Marking and Feedback

Marking and feedback (oral and written) will take place throughout the lesson. Teachers and support staff are to assess children’s understanding throughout the maths lesson. Immediate feedback will be given to children during the lesson and if any children do not fully understand the subject, teachers should try and work where possible with these children in the lesson.

If children are not secure with a concept at the end of the lesson, it is up to the teacher to decide if whole class teaching is appropriate, or whether small group or 1:1 intervention is required. Where possible, this should take place on the same day as the lesson so children have a secure understanding in order to take part in the next lesson.
 

Marking Policy
To allow for same day intervention to take place, marking is to take place within the maths lesson and challenge provided with progression through challenges and deeper questioning.

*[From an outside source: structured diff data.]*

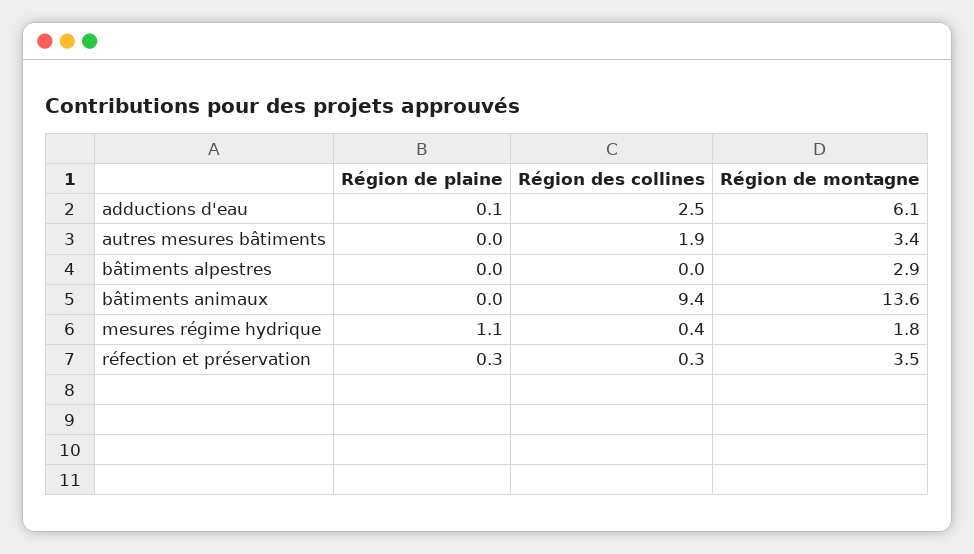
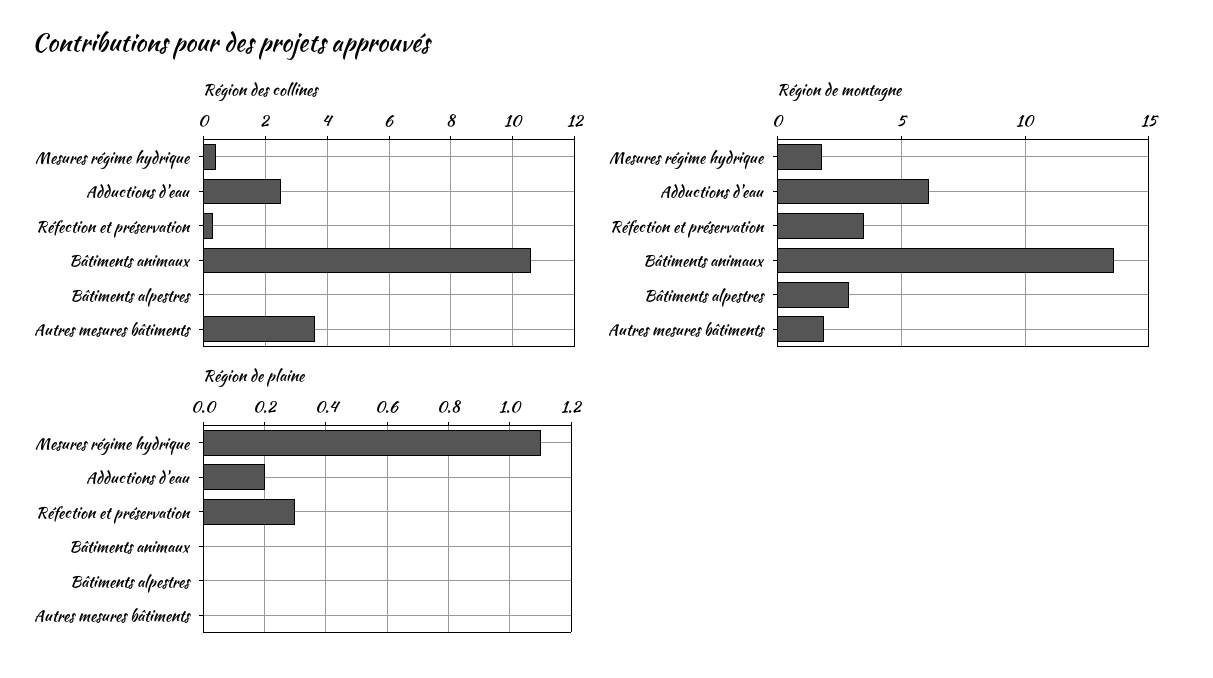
  {
    "Région de plaine": {
-     "adductions d'eau": 0.1,
+     "adductions d'eau": 0.2,
      "autres mesures bâtiments": 0,
      "bâtiments alpestres": 0,
      "bâtiments animaux": 0,
      "mesures régime hydrique": 1.1,
      "réfection et préservation": 0.3
    },
    "Région des collines": {
      "adductions d'eau": 2.5,
-     "autres mesures bâtiments": 1.9,
+     "autres mesures bâtiments": 3.5,
      "bâtiments alpestres": 0,
-     "bâtiments animaux": 9.4,
+     "bâtiments animaux": 10.5,
      "mesures régime hydrique": 0.4,
      "réfection et préservation": 0.3
    },
    "Région de montagne": {
      "adductions d'eau": 6.1,
-     "autres mesures bâtiments": 3.4,
+     "autres mesures bâtiments": 2,
      "bâtiments alpestres": 2.9,
      "bâtiments animaux": 13.6,
      "mesures régime hydrique": 1.8,
      "réfection et préservation": 3.5
    }
  }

Our marking within Maths promotes a self-checking system, Maths teachers now have answers to problems available. This means that, after four or five calculations, pupils can check their answers themselves. That way, if they have a misconception or misunderstand something they can alert the teacher immediately.

Self-checking means that mistakes are realised ten minutes into the lesson, rather than at the end. This approach also has the benefit of improving pupils’ confidence. We usually produce work at three levels of challenge (Yellow-fluency, Green-reasoning and Blue-problem solving) Pupils have opportunity to access all levels of challenge but may progress through them at a different pace. However, the new approach lets less confident, but able, pupils see when they get the first few calculations correct. Inevitably this helps them feel more confident and more willing to move on to the next level of challenge sooner.

Pupils use purple pen to check any of their calculations in inverse or make any corrections they have identified through self-checking.

Where Teachers or teaching assistants mark they use a green tick for positive/correct answers or a pink magnifying glass to draw a child’s attention to something that needs further attention.

We also value peer marking within lessons, for example, when more confident pupils finish their work with time to spare, they can consolidate their learning by ‘marking’ other children’s books. Crucially, those pupils actually have to do the calculations again – faster and possibly mentally – rather than just ‘checking’ against their own answers. All this places the onus on the learner to check their work and identify their own errors.

To get pupils thinking about their work, we often use a visualiser to model ways of checking (as an alternative to providing answers). We expect pupils to do the same. We also provide prompt sheets to help pupils who are struggling to identify their mistakes. These are shared at the start of a lesson. In effect, these are just a process success criteria, but recasting them as an error-spotting checklist means pupils properly use it.